Your goal
Copy everything in the data below exactly except the pictures.

Records supplied
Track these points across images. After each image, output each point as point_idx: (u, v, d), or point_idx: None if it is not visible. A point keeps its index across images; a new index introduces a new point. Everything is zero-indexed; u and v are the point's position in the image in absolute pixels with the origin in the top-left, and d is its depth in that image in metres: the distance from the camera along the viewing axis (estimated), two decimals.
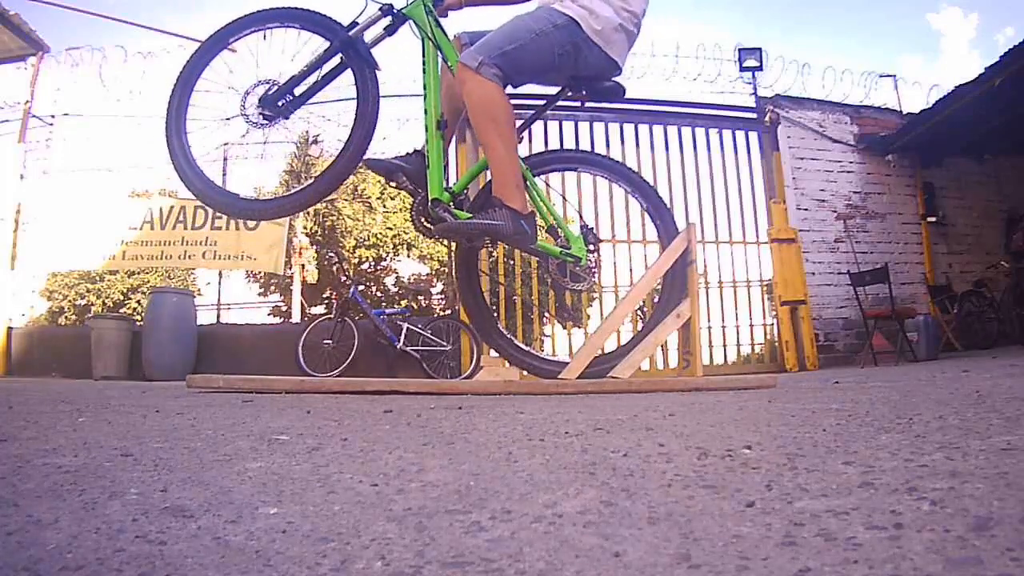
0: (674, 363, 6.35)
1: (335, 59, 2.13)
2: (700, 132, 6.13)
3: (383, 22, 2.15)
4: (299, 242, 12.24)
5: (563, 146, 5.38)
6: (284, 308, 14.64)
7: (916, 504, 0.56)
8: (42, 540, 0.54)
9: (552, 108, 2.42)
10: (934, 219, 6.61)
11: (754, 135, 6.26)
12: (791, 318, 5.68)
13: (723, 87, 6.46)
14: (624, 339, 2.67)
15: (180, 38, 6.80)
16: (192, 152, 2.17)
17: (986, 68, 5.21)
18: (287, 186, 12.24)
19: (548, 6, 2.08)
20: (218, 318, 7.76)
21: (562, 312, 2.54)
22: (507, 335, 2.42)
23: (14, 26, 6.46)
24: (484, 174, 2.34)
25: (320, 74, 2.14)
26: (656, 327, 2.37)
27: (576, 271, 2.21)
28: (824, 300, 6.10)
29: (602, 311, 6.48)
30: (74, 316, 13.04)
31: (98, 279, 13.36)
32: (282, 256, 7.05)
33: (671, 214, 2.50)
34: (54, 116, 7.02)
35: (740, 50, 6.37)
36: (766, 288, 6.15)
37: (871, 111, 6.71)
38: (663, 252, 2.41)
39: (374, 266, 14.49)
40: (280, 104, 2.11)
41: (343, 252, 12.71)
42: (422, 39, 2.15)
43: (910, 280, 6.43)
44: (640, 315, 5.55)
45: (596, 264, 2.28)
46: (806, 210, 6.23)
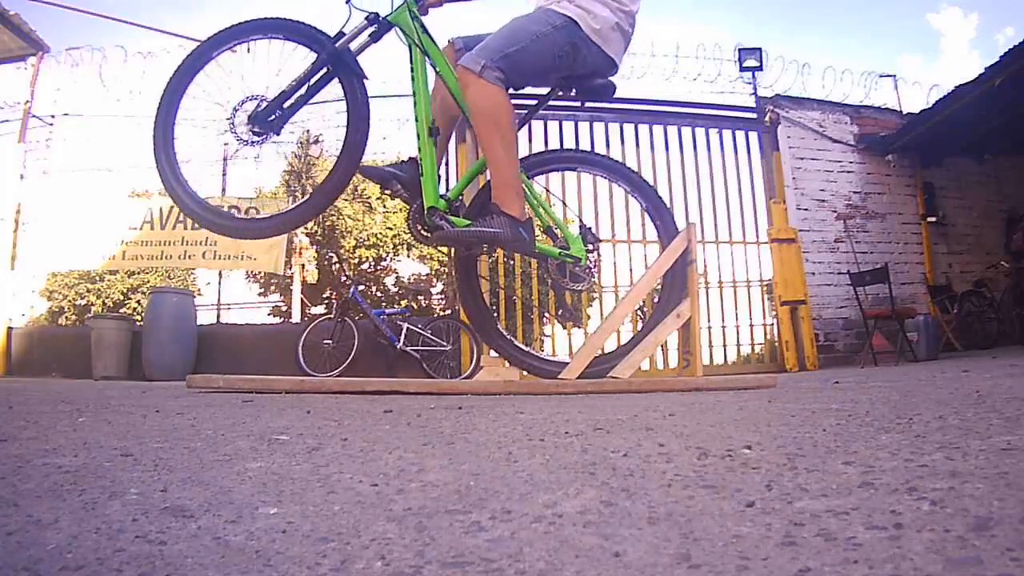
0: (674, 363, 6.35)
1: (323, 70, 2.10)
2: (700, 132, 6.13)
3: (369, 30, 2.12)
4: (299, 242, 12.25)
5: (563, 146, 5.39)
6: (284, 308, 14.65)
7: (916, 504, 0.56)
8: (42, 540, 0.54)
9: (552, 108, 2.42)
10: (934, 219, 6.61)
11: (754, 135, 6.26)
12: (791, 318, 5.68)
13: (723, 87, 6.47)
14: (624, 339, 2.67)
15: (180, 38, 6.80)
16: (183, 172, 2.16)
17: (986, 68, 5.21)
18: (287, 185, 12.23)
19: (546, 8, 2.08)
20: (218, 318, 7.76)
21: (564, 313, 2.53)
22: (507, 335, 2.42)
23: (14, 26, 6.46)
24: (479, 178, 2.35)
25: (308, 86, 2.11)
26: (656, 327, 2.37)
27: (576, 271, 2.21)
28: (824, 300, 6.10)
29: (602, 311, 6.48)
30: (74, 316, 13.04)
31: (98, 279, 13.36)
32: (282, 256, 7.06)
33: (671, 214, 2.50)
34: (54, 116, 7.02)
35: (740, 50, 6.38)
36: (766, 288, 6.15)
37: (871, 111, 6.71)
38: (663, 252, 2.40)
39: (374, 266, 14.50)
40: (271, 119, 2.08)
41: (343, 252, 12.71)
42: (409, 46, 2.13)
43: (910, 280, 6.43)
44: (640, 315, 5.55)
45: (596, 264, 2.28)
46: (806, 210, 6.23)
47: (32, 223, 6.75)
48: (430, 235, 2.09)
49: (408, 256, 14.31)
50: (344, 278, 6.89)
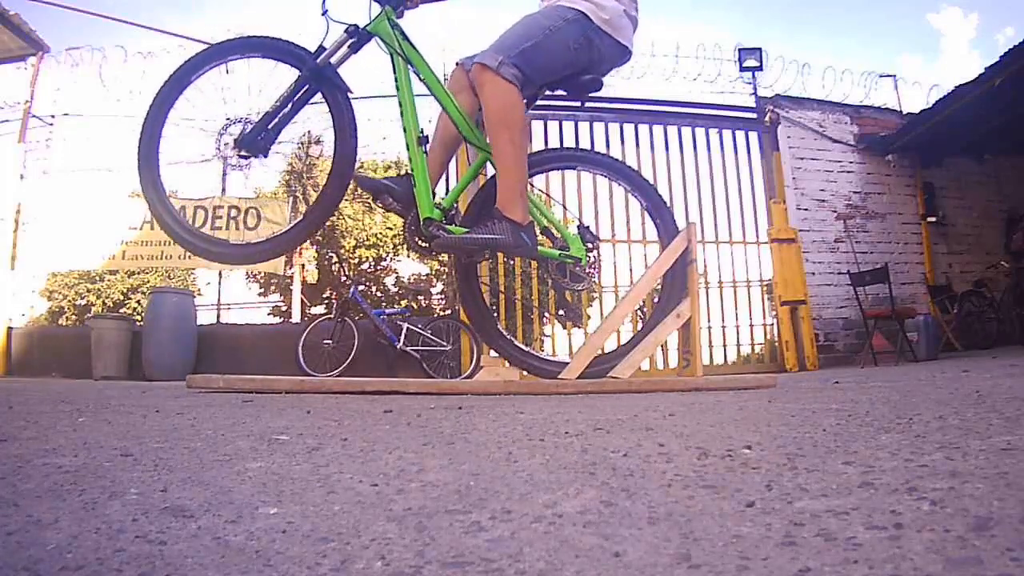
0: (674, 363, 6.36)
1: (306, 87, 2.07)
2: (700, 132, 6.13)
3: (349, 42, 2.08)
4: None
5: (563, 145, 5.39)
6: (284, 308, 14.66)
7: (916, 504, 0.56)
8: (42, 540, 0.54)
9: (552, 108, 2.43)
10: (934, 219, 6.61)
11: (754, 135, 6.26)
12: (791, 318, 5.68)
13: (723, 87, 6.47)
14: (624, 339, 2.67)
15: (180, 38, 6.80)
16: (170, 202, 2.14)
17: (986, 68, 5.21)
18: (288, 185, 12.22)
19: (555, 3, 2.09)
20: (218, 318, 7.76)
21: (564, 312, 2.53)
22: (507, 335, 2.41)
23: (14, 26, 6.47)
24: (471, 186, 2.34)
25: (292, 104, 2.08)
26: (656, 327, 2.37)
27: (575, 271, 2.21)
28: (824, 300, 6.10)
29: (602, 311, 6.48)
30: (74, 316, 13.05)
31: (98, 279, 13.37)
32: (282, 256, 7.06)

Task output
Track these points across images. After each image, output each point as point_idx: (u, v, d), or point_idx: None if it is not visible. A point keeps its index across images; a new index introduces a new point. Everything is zero-indexed; u and v are the point's position in the image in absolute pixels with the origin in the top-left, and d is its depth in that image in metres: the distance from the camera along the viewing axis (estimated), two decimals.
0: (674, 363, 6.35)
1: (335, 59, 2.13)
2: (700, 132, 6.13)
3: (383, 22, 2.15)
4: (299, 242, 12.24)
5: (563, 146, 5.38)
6: (284, 308, 14.64)
7: (916, 504, 0.56)
8: (42, 540, 0.54)
9: (552, 108, 2.42)
10: (934, 219, 6.61)
11: (754, 135, 6.26)
12: (791, 318, 5.68)
13: (723, 87, 6.46)
14: (624, 339, 2.67)
15: (180, 38, 6.80)
16: (192, 152, 2.17)
17: (986, 68, 5.21)
18: (287, 186, 12.24)
19: (548, 6, 2.08)
20: (218, 318, 7.76)
21: (562, 312, 2.54)
22: (507, 335, 2.42)
23: (14, 26, 6.46)
24: (484, 174, 2.34)
25: (320, 74, 2.14)
26: (656, 327, 2.37)
27: (576, 271, 2.21)
28: (824, 300, 6.10)
29: (602, 311, 6.48)
30: (74, 316, 13.04)
31: (98, 279, 13.36)
32: (282, 256, 7.05)
33: (671, 214, 2.50)
34: (54, 116, 7.02)
35: (740, 50, 6.37)
36: (766, 288, 6.15)
37: (871, 111, 6.71)
38: (663, 252, 2.41)
39: (374, 266, 14.49)
40: (280, 104, 2.11)
41: (343, 252, 12.71)
42: (422, 39, 2.15)
43: (910, 280, 6.43)
44: (640, 315, 5.55)
45: (596, 264, 2.28)
46: (806, 210, 6.23)
0: (674, 363, 6.35)
1: (323, 70, 2.10)
2: (700, 132, 6.13)
3: (369, 30, 2.12)
4: (299, 242, 12.25)
5: (563, 146, 5.39)
6: (284, 308, 14.65)
7: (916, 504, 0.56)
8: (42, 540, 0.54)
9: (552, 108, 2.42)
10: (934, 219, 6.61)
11: (754, 135, 6.26)
12: (791, 318, 5.68)
13: (723, 87, 6.47)
14: (624, 339, 2.67)
15: (180, 38, 6.80)
16: (183, 172, 2.16)
17: (986, 68, 5.21)
18: (287, 185, 12.23)
19: (546, 8, 2.08)
20: (218, 318, 7.76)
21: (564, 313, 2.53)
22: (507, 335, 2.42)
23: (14, 26, 6.46)
24: (479, 178, 2.35)
25: (308, 86, 2.11)
26: (656, 327, 2.37)
27: (576, 271, 2.21)
28: (824, 300, 6.10)
29: (602, 311, 6.48)
30: (74, 316, 13.04)
31: (98, 279, 13.36)
32: (282, 256, 7.06)
33: (671, 214, 2.50)
34: (54, 116, 7.02)
35: (740, 50, 6.38)
36: (766, 288, 6.15)
37: (871, 111, 6.71)
38: (663, 252, 2.40)
39: (374, 266, 14.50)
40: (271, 119, 2.08)
41: (343, 252, 12.71)
42: (409, 46, 2.13)
43: (910, 280, 6.43)
44: (640, 315, 5.55)
45: (596, 264, 2.28)
46: (806, 210, 6.23)
47: (32, 223, 6.75)
48: (430, 235, 2.09)
49: (408, 256, 14.31)
50: (344, 278, 6.89)
0: (674, 363, 6.36)
1: (306, 87, 2.07)
2: (700, 132, 6.13)
3: (349, 42, 2.08)
4: None
5: (563, 145, 5.39)
6: (284, 308, 14.66)
7: (916, 504, 0.56)
8: (42, 540, 0.54)
9: (552, 108, 2.43)
10: (934, 219, 6.61)
11: (754, 135, 6.26)
12: (791, 318, 5.68)
13: (723, 87, 6.47)
14: (624, 339, 2.67)
15: (180, 38, 6.80)
16: (170, 202, 2.14)
17: (986, 68, 5.21)
18: (288, 185, 12.22)
19: (555, 3, 2.09)
20: (218, 318, 7.76)
21: (564, 312, 2.53)
22: (507, 335, 2.41)
23: (14, 26, 6.47)
24: (471, 186, 2.34)
25: (292, 104, 2.08)
26: (656, 327, 2.37)
27: (575, 271, 2.21)
28: (824, 300, 6.10)
29: (602, 311, 6.48)
30: (74, 316, 13.05)
31: (98, 279, 13.37)
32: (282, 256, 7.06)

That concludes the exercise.